Supplied data START
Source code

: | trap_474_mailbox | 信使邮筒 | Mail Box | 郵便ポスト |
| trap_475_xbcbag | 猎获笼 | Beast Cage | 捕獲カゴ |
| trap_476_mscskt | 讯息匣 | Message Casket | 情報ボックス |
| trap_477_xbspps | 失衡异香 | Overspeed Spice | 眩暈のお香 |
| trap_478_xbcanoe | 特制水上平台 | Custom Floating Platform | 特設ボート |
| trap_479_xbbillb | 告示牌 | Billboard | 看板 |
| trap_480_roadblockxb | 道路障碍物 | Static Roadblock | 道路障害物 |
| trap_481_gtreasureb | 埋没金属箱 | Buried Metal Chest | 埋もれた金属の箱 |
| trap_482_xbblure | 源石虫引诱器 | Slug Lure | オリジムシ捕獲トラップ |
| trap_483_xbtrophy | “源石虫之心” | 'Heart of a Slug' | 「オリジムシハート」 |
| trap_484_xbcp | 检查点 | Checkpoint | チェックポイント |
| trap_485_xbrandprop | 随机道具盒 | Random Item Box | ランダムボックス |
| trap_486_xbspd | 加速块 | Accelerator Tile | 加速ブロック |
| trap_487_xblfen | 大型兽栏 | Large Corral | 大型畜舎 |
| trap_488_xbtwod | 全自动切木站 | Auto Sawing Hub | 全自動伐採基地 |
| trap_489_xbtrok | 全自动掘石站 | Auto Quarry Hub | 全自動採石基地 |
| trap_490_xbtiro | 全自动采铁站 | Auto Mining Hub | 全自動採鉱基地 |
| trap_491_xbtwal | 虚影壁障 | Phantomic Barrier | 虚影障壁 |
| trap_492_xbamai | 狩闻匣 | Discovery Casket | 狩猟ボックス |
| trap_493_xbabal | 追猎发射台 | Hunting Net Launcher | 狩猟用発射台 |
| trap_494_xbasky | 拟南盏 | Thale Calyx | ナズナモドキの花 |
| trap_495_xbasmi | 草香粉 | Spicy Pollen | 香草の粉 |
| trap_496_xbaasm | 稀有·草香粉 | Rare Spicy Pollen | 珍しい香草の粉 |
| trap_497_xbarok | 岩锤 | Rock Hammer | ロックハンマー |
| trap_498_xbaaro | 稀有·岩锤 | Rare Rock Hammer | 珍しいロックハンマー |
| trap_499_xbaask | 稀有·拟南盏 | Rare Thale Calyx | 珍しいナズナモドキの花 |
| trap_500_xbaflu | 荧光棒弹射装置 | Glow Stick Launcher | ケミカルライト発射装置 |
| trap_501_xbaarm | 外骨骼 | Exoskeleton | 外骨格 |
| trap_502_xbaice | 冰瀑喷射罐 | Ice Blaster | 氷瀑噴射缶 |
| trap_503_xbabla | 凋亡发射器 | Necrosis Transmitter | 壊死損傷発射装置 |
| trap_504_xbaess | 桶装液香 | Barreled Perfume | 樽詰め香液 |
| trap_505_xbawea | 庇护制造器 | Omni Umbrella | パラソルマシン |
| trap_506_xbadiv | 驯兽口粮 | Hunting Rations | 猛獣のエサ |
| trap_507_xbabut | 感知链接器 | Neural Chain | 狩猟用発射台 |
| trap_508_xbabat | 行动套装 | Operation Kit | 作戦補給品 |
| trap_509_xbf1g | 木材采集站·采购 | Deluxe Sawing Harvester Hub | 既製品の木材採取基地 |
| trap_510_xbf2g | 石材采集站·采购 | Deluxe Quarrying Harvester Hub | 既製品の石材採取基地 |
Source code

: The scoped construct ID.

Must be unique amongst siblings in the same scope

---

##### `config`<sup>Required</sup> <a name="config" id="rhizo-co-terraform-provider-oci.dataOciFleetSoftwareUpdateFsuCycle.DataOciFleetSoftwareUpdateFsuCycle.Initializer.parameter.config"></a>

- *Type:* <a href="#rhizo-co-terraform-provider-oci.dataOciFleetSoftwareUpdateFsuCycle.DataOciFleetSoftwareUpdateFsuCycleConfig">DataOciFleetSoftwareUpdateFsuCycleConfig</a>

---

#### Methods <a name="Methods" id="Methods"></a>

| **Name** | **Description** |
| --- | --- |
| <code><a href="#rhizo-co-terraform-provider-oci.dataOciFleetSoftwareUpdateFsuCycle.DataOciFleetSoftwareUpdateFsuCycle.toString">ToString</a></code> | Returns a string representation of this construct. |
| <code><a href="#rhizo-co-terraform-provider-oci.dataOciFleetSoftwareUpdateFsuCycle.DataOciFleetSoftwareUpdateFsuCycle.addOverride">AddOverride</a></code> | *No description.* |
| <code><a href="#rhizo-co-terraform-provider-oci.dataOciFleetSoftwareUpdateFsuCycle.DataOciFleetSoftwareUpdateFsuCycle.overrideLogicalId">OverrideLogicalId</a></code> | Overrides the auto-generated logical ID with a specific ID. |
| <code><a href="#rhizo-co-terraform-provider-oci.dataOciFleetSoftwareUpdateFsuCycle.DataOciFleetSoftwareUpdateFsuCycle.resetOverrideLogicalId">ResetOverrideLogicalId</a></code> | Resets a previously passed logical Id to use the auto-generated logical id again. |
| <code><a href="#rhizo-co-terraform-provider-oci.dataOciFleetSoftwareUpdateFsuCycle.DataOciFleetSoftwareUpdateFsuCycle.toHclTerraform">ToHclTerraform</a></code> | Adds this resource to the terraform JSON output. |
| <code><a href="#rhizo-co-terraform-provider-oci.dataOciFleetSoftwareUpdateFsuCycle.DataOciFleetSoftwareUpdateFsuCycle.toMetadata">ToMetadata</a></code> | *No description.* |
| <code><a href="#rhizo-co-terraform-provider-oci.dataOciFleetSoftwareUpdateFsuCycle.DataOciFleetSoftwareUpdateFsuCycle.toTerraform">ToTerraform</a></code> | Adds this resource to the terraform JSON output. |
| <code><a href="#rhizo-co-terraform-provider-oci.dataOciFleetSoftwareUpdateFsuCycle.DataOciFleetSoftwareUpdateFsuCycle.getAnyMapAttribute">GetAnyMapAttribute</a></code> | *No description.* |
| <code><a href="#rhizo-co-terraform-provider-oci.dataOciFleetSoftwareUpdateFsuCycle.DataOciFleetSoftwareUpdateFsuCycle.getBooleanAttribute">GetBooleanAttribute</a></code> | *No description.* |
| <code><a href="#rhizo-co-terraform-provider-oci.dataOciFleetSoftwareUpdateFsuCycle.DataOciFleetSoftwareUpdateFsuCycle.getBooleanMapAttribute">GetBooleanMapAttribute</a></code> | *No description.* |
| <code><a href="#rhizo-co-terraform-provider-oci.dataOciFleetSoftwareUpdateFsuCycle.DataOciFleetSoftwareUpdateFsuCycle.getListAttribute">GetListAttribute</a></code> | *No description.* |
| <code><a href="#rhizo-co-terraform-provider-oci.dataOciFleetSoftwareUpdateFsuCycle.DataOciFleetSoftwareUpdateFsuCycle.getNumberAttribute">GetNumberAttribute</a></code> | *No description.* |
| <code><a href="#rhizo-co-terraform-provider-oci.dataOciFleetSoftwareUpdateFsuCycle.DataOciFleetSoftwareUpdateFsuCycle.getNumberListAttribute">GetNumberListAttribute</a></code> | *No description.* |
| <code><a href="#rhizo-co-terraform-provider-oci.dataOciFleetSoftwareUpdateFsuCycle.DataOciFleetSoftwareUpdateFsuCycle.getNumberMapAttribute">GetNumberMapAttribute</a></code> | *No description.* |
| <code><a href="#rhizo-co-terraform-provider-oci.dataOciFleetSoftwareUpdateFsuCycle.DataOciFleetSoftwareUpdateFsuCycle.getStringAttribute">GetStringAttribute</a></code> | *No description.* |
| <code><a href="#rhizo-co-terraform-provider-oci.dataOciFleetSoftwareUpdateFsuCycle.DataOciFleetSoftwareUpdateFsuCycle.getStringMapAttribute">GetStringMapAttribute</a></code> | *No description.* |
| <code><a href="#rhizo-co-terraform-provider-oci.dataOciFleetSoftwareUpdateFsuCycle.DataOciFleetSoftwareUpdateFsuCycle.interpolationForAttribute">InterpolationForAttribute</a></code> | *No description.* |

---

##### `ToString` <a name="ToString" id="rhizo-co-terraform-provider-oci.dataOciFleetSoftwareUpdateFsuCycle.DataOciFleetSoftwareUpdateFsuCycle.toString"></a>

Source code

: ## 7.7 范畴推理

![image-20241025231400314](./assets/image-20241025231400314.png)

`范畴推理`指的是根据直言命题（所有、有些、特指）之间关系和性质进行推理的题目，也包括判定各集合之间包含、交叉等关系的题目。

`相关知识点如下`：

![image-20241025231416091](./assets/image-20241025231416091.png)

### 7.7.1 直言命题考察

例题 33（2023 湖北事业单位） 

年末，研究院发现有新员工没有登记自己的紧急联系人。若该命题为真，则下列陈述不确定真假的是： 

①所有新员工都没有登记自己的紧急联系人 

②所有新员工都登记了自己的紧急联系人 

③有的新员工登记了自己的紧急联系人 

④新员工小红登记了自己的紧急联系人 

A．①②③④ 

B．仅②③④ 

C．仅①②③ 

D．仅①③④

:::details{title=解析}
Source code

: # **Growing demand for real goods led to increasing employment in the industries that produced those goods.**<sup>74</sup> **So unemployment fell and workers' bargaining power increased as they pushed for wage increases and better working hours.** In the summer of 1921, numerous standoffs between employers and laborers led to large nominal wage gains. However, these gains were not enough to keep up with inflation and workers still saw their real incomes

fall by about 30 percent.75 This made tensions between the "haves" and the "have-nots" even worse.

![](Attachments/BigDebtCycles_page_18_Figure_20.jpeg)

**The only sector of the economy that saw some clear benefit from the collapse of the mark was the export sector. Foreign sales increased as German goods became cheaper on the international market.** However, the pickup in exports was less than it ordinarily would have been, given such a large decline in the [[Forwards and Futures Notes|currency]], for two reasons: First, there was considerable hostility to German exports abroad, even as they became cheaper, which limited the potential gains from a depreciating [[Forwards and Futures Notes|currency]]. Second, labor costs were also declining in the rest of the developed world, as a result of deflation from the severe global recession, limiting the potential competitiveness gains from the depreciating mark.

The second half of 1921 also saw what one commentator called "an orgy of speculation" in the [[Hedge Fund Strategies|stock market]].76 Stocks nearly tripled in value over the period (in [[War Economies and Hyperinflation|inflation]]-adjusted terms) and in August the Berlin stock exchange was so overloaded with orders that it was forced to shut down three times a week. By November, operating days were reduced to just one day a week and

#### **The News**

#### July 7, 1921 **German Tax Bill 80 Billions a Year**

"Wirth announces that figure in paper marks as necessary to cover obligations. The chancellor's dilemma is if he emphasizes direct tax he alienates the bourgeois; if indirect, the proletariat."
Supplied data END
▶ Aim of the task: Give the lines of the material above again, exactly, from its first line through the line that contains "Corral | 大型畜舎 |" and no further.

▶ Answer box:
Source code

: | trap_474_mailbox | 信使邮筒 | Mail Box | 郵便ポスト |
| trap_475_xbcbag | 猎获笼 | Beast Cage | 捕獲カゴ |
| trap_476_mscskt | 讯息匣 | Message Casket | 情報ボックス |
| trap_477_xbspps | 失衡异香 | Overspeed Spice | 眩暈のお香 |
| trap_478_xbcanoe | 特制水上平台 | Custom Floating Platform | 特設ボート |
| trap_479_xbbillb | 告示牌 | Billboard | 看板 |
| trap_480_roadblockxb | 道路障碍物 | Static Roadblock | 道路障害物 |
| trap_481_gtreasureb | 埋没金属箱 | Buried Metal Chest | 埋もれた金属の箱 |
| trap_482_xbblure | 源石虫引诱器 | Slug Lure | オリジムシ捕獲トラップ |
| trap_483_xbtrophy | “源石虫之心” | 'Heart of a Slug' | 「オリジムシハート」 |
| trap_484_xbcp | 检查点 | Checkpoint | チェックポイント |
| trap_485_xbrandprop | 随机道具盒 | Random Item Box | ランダムボックス |
| trap_486_xbspd | 加速块 | Accelerator Tile | 加速ブロック |
| trap_487_xblfen | 大型兽栏 | Large Corral | 大型畜舎 |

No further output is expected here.